Dataset excerpts:
++++++++
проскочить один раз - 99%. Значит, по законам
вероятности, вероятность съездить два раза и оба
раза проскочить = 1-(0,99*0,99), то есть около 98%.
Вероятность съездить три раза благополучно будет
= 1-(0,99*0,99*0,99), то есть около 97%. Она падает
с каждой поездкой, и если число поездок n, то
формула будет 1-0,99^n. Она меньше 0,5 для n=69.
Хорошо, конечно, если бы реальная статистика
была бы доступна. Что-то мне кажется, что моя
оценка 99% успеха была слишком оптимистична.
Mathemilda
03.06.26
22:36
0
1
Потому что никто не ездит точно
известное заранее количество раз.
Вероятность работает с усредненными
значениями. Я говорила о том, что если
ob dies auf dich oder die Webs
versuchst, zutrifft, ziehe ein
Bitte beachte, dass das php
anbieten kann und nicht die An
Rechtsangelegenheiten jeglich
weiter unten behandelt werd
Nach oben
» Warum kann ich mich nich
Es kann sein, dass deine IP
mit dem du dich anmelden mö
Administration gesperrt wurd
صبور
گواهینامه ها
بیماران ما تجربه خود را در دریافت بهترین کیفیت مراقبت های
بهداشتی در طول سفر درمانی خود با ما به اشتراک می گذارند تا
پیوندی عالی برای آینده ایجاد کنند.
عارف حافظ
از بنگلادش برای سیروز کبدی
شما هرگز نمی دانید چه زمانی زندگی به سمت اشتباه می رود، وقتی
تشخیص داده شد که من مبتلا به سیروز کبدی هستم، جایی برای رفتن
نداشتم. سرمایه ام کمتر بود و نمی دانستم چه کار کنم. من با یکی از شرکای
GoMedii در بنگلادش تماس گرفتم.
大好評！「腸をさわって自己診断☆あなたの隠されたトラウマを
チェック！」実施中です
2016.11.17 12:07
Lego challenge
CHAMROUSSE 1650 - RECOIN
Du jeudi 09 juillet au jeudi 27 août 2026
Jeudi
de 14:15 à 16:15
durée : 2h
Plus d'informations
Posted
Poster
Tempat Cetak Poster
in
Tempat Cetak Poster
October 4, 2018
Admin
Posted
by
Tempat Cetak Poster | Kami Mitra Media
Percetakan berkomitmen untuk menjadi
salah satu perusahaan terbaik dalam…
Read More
++++++++
■ Goal of the exercise
Each line above must be retyped exactly.

■ Solution for this task
проскочить один раз - 99%. Значит, по законам
вероятности, вероятность съездить два раза и оба
раза проскочить = 1-(0,99*0,99), то есть около 98%.
Вероятность съездить три раза благополучно будет
= 1-(0,99*0,99*0,99), то есть около 97%. Она падает
с каждой поездкой, и если число поездок n, то
формула будет 1-0,99^n. Она меньше 0,5 для n=69.
Хорошо, конечно, если бы реальная статистика
была бы доступна. Что-то мне кажется, что моя
оценка 99% успеха была слишком оптимистична.
Mathemilda
03.06.26
22:36
0
1
Потому что никто не ездит точно
известное заранее количество раз.
Вероятность работает с усредненными
значениями. Я говорила о том, что если
ob dies auf dich oder die Webs
versuchst, zutrifft, ziehe ein
Bitte beachte, dass das php
anbieten kann und nicht die An
Rechtsangelegenheiten jeglich
weiter unten behandelt werd
Nach oben
» Warum kann ich mich nich
Es kann sein, dass deine IP
mit dem du dich anmelden mö
Administration gesperrt wurd
صبور
گواهینامه ها
بیماران ما تجربه خود را در دریافت بهترین کیفیت مراقبت های
بهداشتی در طول سفر درمانی خود با ما به اشتراک می گذارند تا
پیوندی عالی برای آینده ایجاد کنند.
عارف حافظ
از بنگلادش برای سیروز کبدی
شما هرگز نمی دانید چه زمانی زندگی به سمت اشتباه می رود، وقتی
تشخیص داده شد که من مبتلا به سیروز کبدی هستم، جایی برای رفتن
نداشتم. سرمایه ام کمتر بود و نمی دانستم چه کار کنم. من با یکی از شرکای
GoMedii در بنگلادش تماس گرفتم.
大好評！「腸をさわって自己診断☆あなたの隠されたトラウマを
チェック！」実施中です
2016.11.17 12:07
Lego challenge
CHAMROUSSE 1650 - RECOIN
Du jeudi 09 juillet au jeudi 27 août 2026
Jeudi
de 14:15 à 16:15
durée : 2h
Plus d'informations
Posted
Poster
Tempat Cetak Poster
in
Tempat Cetak Poster
October 4, 2018
Admin
Posted
by
Tempat Cetak Poster | Kami Mitra Media
Percetakan berkomitmen untuk menjadi
salah satu perusahaan terbaik dalam…
Read More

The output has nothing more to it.